Not bad for a Monday!
I managed to complete over 1300 words today. Typically, on average I finish twice that in an evening writing session, but this was PHENOMENAL for a first draft of a brand new book.
Part of the evening I spent ordering my thoughts. I made a list of ideas I intended to explore in the second installment, so first I typed those up (they were in a notes app in my phone), then began categorizing them. After about an hour, these scraps started to crystallize into the backbone for a rough draft plot, arranging themselves into an approximate order.
Things never go as planned in writing, and this ended up being an excellent example.
Not only did some of the ideas popping up surprise me as they fleshed out in my head–with expected gaps where I’ll explore later–I wasn’t expecting to sit down tonight and organize these notes or begin to structure the backbone of a first draft.

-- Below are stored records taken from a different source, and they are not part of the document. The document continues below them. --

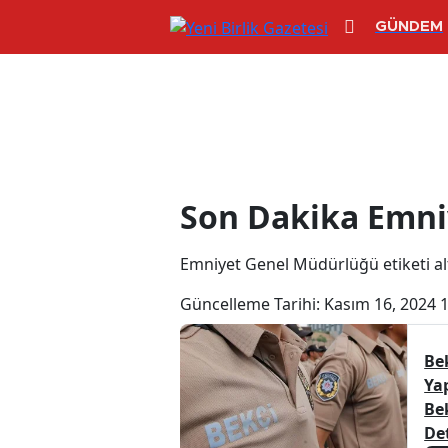
GÜNDEM
Emniyet Genel
Son Dakika Emni
Emniyet Genel Müdürlüğü etiketi altın
Güncelleme Tarihi:
Kasım 16, 2024 
Be
Yap
Be
De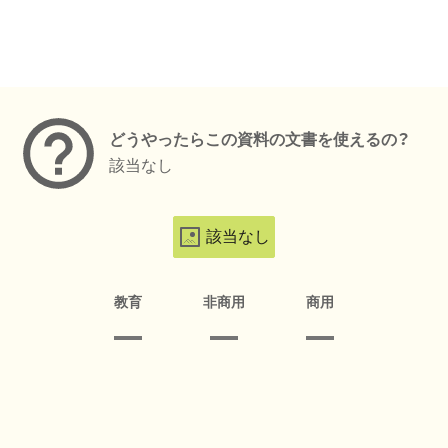
メタデータ
どうやったらこの資料の文書を使えるの？
該当なし
該当なし
教育
非商用
商用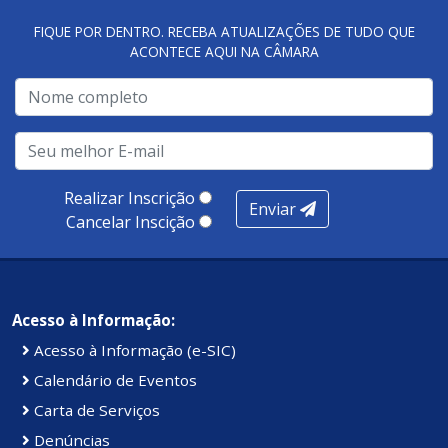
FIQUE POR DENTRO. RECEBA ATUALIZAÇÕES DE TUDO QUE
ACONTECE AQUI NA CÂMARA
A metodologia de avaliação se concentra em 7 pilares:
qualidade no atendimento remoto, gestão, oferta /
realização de soluções, ambiente de negócios,
infraestrutura, presença digital e cobertura e
produtividade. Somados, todos as categorias totalizam
100 pontos, nota recebida pelo município de Presidente
Realizar Inscrição
Enviar
Kennedy.
Cancelar Inscição
Acesso à Informação:
Acesso à Informação (e-SIC)
Calendário de Eventos
Carta de Serviços
Denúncias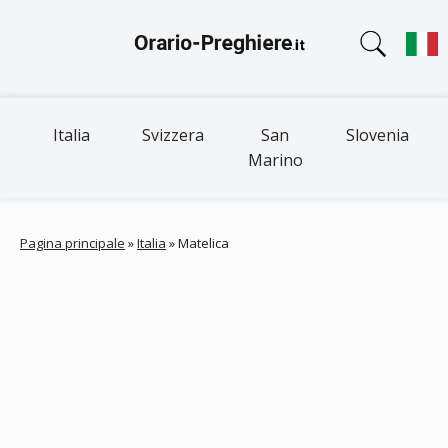
Italia
Svizzera
San
Slovenia
Marino
Pagina principale
»
Italia
»
Matelica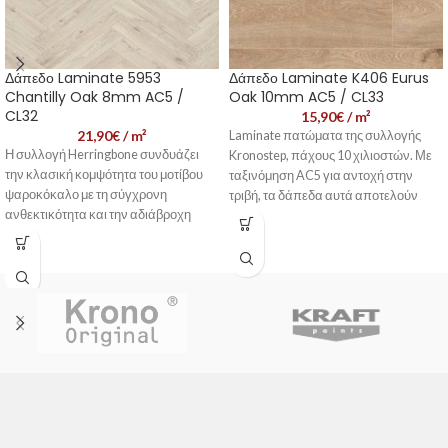
Δάπεδο Laminate 5953
Δάπεδο Laminate K406 Eurus
Chantilly Oak 8mm AC5 /
Oak 10mm AC5 / CL33
CL32
15,90
€
/ m²
21,90
€
/ m²
Laminate πατώματα της συλλογής
Η συλλογή Herringbone συνδυάζει
Kronostep, πάχους 10 χιλιοστών. Με
την κλασική κομψότητα του μοτίβου
ταξινόμηση AC5 για αντοχή στην
ψαροκόκαλο με τη σύγχρονη
τριβή, τα δάπεδα αυτά αποτελούν
ανθεκτικότητα και την αδιάβροχη
ιδανική επιλογή για χώρους με έντονη
τεχνολογία, δημιουργώντας ένα
κυκλοφορία, τόσο σε σπίτια όσο και σε
δάπεδο που εντυπωσιάζει αισθητικά
εμπορικούς χώρους.
και αποδίδει λειτουργικά. Με
📞 Επικοινωνήστε μαζί
σχεδιασμό που προσφέρει εύκολη
μας - Εξυπηρέτηση
τοποθέτηση και αντοχή σε έντονη
Πελατών
χρήση, αποτελεί ιδανική λύση για
χώρους με υψηλές απαιτήσεις.
📞 Επικοινωνήστε μαζί
μας - Εξυπηρέτηση
Πελατών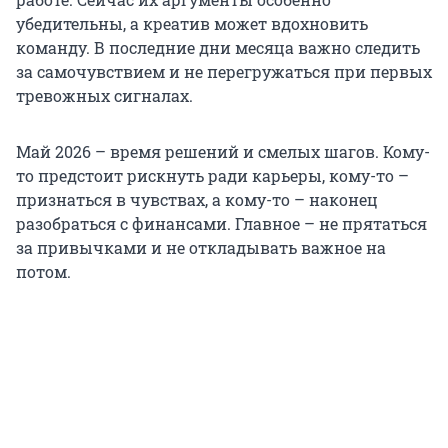
убедительны, а креатив может вдохновить
команду. В последние дни месяца важно следить
за самочувствием и не перегружаться при первых
тревожных сигналах.
Май 2026 – время решений и смелых шагов. Кому-
то предстоит рискнуть ради карьеры, кому-то –
признаться в чувствах, а кому-то – наконец
разобраться с финансами. Главное – не прятаться
за привычками и не откладывать важное на
потом.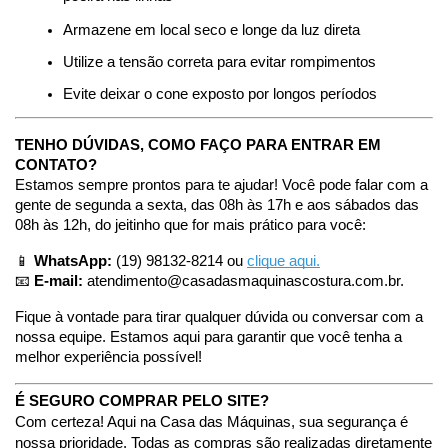
Armazene em local seco e longe da luz direta
Utilize a tensão correta para evitar rompimentos
Evite deixar o cone exposto por longos períodos
TENHO DÚVIDAS, COMO FAÇO PARA ENTRAR EM 
CONTATO?
Estamos sempre prontos para te ajudar! Você pode falar com a 
gente de segunda a sexta, das 08h às 17h e aos sábados das 
08h às 12h, do jeitinho que for mais prático para você:
📱 
WhatsApp:
 (19) 98132-8214 ou 
clique aqui.
📧 
E-mail:
atendimento@casadasmaquinascostura.com.br
.
Fique à vontade para tirar qualquer dúvida ou conversar com a 
nossa equipe. Estamos aqui para garantir que você tenha a 
melhor experiência possível!
É SEGURO COMPRAR PELO SITE?
Com certeza! Aqui na Casa das Máquinas, sua segurança é 
nossa prioridade. Todas as compras são realizadas diretamente 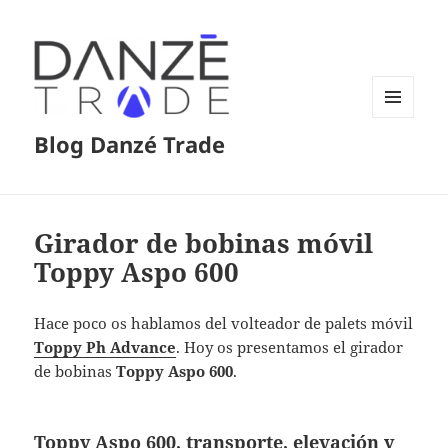
MENÚ
Blog Danzé Trade
Y
WIDGETS
Girador de bobinas móvil
Toppy Aspo 600
Hace poco os hablamos del volteador de palets móvil
Toppy Ph Advance
. Hoy os presentamos el girador
de bobinas
Toppy Aspo 600
.
Toppy Aspo 600, transporte, elevación y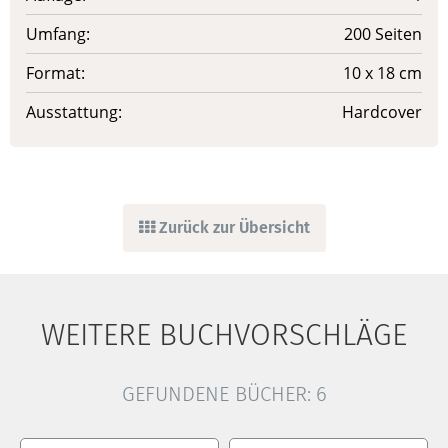
Umfang:
200 Seiten
Format:
10 x 18 cm
Ausstattung:
Hardcover
Zurück zur Übersicht
WEITERE BUCHVORSCHLÄGE
GEFUNDENE BÜCHER:
6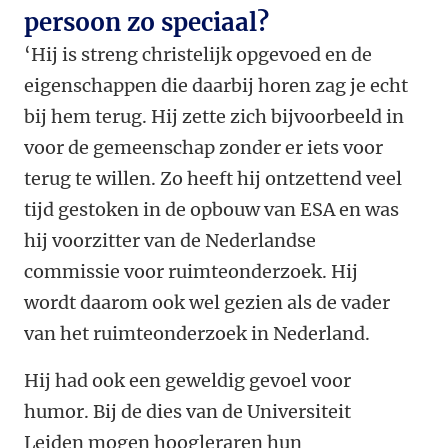
persoon zo speciaal?
‘Hij is streng christelijk opgevoed en de
eigenschappen die daarbij horen zag je echt
bij hem terug. Hij zette zich bijvoorbeeld in
voor de gemeenschap zonder er iets voor
terug te willen. Zo heeft hij ontzettend veel
tijd gestoken in de opbouw van ESA en was
hij voorzitter van de Nederlandse
commissie voor ruimteonderzoek. Hij
wordt daarom ook wel gezien als de vader
van het ruimteonderzoek in Nederland.
Hij had ook een geweldig gevoel voor
humor. Bij de dies van de Universiteit
Leiden mogen hoogleraren hun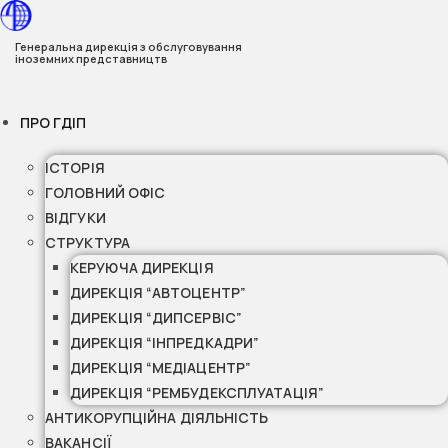
Перейти
до
Генеральна дирекція з обслуговування
іноземних представництв
вмісту
ПРО ГДІП
ІСТОРІЯ
ГОЛОВНИЙ ОФІС
ВІДГУКИ
СТРУКТУРА
КЕРУЮЧА ДИРЕКЦІЯ
ДИРЕКЦІЯ “АВТОЦЕНТР”
ДИРЕКЦІЯ “ДИПСЕРВІС”
ДИРЕКЦІЯ “ІНПРЕДКАДРИ”
ДИРЕКЦІЯ “МЕДІАЦЕНТР”
ДИРЕКЦІЯ “РЕМБУДЕКСПЛУАТАЦІЯ”
АНТИКОРУПЦІЙНА ДІЯЛЬНІСТЬ
ВАКАНСІЇ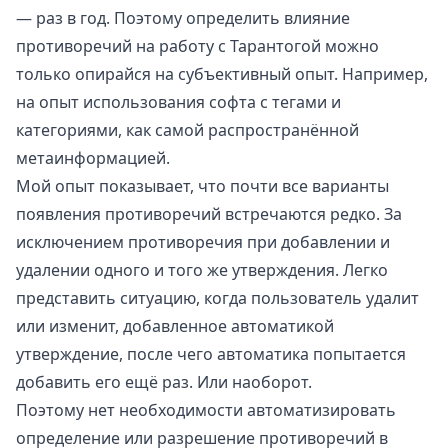
— раз в год. Поэтому определить влияние
противоречий на работу с Тарантогой можно
только опирайся на субъективный опыт. Например,
на опыт использования софта с тегами и
категориями, как самой распространённой
метаинформацией.
Мой опыт показывает, что почти все варианты
появления противоречий встречаются редко. За
исключением противоречия при добавлении и
удалении одного и того же утверждения. Легко
представить ситуацию, когда пользователь удалит
или изменит, добавленное автоматикой
утверждение, после чего автоматика попытается
добавить его ещё раз. Или наоборот.
Поэтому нет необходимости автоматизировать
определение или разрешение противоречий в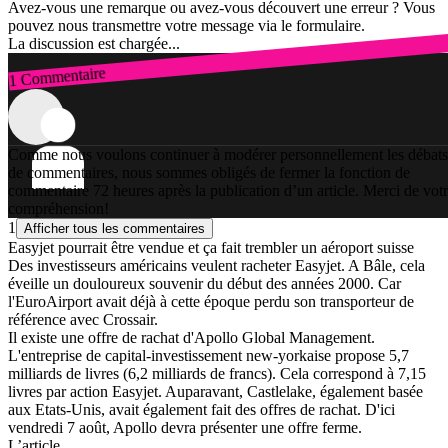
Avez-vous une remarque ou avez-vous découvert une erreur ? Vous
pouvez nous transmettre votre message via le formulaire.
La discussion est chargée...
1 Commentaire
Connexion
Comme nous voulons continuer à modérer personnellement les débats
de commentaires, nous sommes obligés de fermer la fonction de
commentaire 72 heures après la publication d’un article. Merci de vot
compréhension!
1
Afficher tous les commentaires
Easyjet pourrait être vendue et ça fait trembler un aéroport suisse
Des investisseurs américains veulent racheter Easyjet. A Bâle, cela
éveille un douloureux souvenir du début des années 2000. Car
l'EuroAirport avait déjà à cette époque perdu son transporteur de
référence avec Crossair.
Il existe une offre de rachat d'Apollo Global Management.
L'entreprise de capital-investissement new-yorkaise propose 5,7
milliards de livres (6,2 milliards de francs). Cela correspond à 7,15
livres par action Easyjet. Auparavant, Castlelake, également basée
aux Etats-Unis, avait également fait des offres de rachat. D'ici
vendredi 7 août, Apollo devra présenter une offre ferme.
L’article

If you hang out with authors, you’ll hear the terms “pantser” and “plotter” a lot. A pantser writes by the seat of their pants. A plotter is the opposite, and structures their ideas (to varying levels of intricacy and detail) before typing a word.
I tend to be somewhere between, depending on the project. (At the last conference I attended, I think most of us were calling this “plantsing”–which made me happy, since I’m also a plant enthusiast.)
SING THE BONES had surprised me because it was the first time I ever pantsed a first draft. Poetry comes to me like this, not stories.
(Poetry, I’ll argue, I should maybe call channeling, since what happens to me is more like entering a meditative state, spewing lyrical imagery while playing with the musicality of language… and then it shuts off like a faucet. I never edit it. It just flows out like water from a tap.)
I mostly expected this sequel to begin the same way, letting the main character show me where we’re going through her eyes.
I had unique writing blocks with her I never experienced in other stories, where she stopped moving forward in my head, and I couldn’t imagine what happened next unless I could get her physically moving to physically see around the next corner, so that I could follow in my mind’s eye. It was fascinating.
Nope. This one wants to be plotted.
Loosely, though. She still wants room to breathe and explore. She still wants me to stumble through the woods (or wherever we journey) together for shocks and surprises… but this time, this one has a plan.
I suppose that makes sense.
In SING THE BONES, my main character is jolted and shocked over and over out of her daily life. She’s fighting to stay alive.
By the time we rejoin her in book two… she’s got an agenda.
The fun part of being a writer is that I have no idea if she’ll achieve it anymore than anyone else reading it the first time. I think that’s the best part about writing–you think you’re in control, and you never are. The story tells itself, the characters surprise you–and it ends up better than what you first had in mind.